How Refinery Helps With Sampling Complex Event Data
Blog post from Honeycomb
Sampling is a method used to extract a subset of data from a larger dataset to make inferences about the whole, and while it is not flawless, it can be highly effective in managing large volumes of complex event data when implemented using Honeycomb’s trace-aware sampling proxy, Refinery. GOAT, an e-commerce platform specializing in designer sneakers and apparel, exemplifies the need for an efficient sampling solution due to its high volume of customer-facing requests. At the 2021 hnycon, Kevan Carstensen, a Backend Engineer at GOAT, shared that their small team relies on sampling with Refinery to manage this data volume, cut through noise, and resolve issues efficiently. However, Kevan emphasized that sampling is not universally suitable and should not be the default choice without understanding its nuances and potential drawbacks, such as increased cognitive load and maintenance requirements.
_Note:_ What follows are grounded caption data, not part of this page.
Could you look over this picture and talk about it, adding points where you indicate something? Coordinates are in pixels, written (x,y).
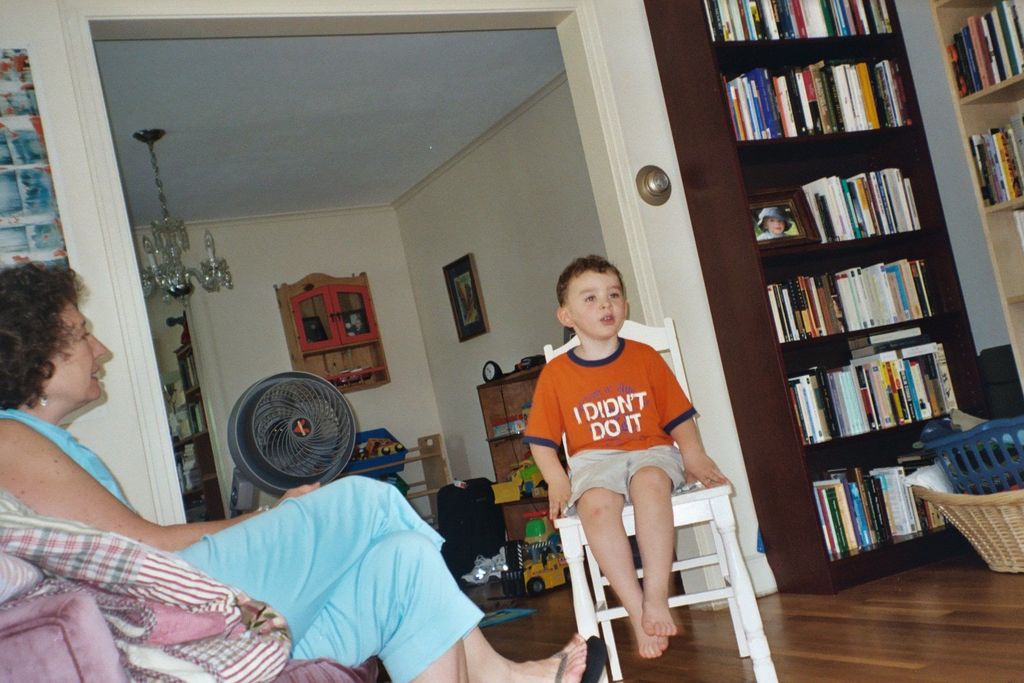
in this image one woman (295,543) and boy (670,527) is sitting on the chair (680,500) and the room (450,322) has full of books (890,391), rack (868,457), toys (518,544) and fan (343,427) and some lights (215,262) and table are there and the back ground (647,254) is white.
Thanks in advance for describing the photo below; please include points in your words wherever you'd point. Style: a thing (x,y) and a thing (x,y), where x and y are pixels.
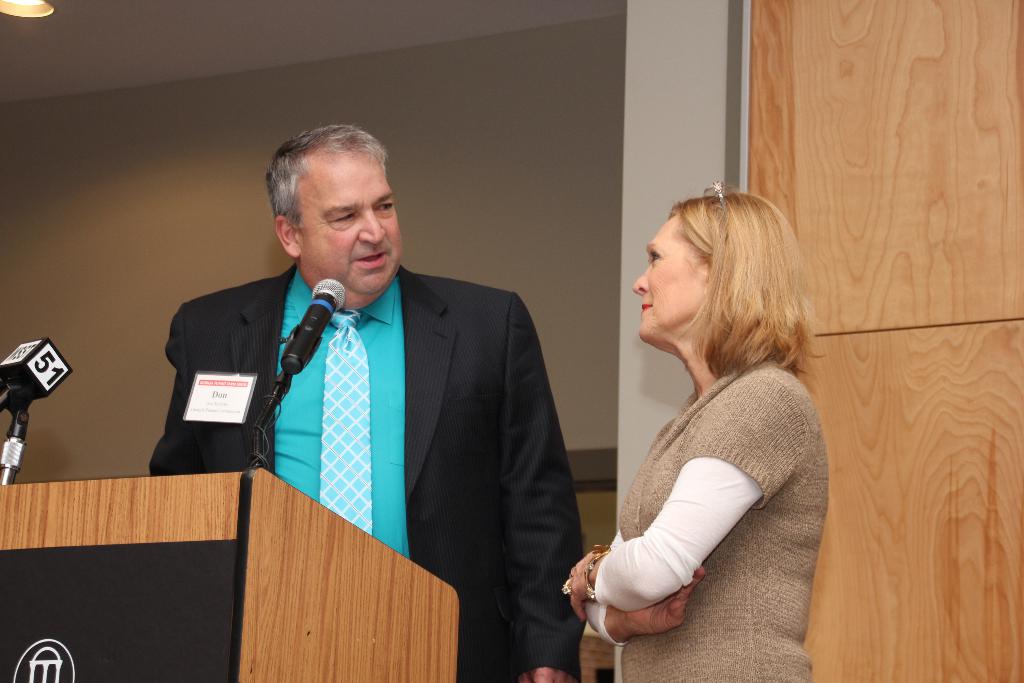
On the left side (125,510), there is a wooden stand (278,534), on which there are two microphones (40,364) arranged. Behind this wooden stand (275,551), there is a person (357,176) in a suit (473,382), standing and speaking. On the right side (805,542), there is a woman (755,375) standing. In the background (12,6), there is a light (51,8) attached to the roof (51,0) and there is a wall (490,181).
GOAT’s implementation of Refinery involved integrating it into their internal Platform as a Service (PaaS) and tuning it to meet their specific load requirements, leading to enhanced visibility and cost management. The process highlighted the importance of rules-based sampling to optimize event quotas and budgets, allowing GOAT to maintain a stable infrastructure while focusing on insights provided by the sampling data.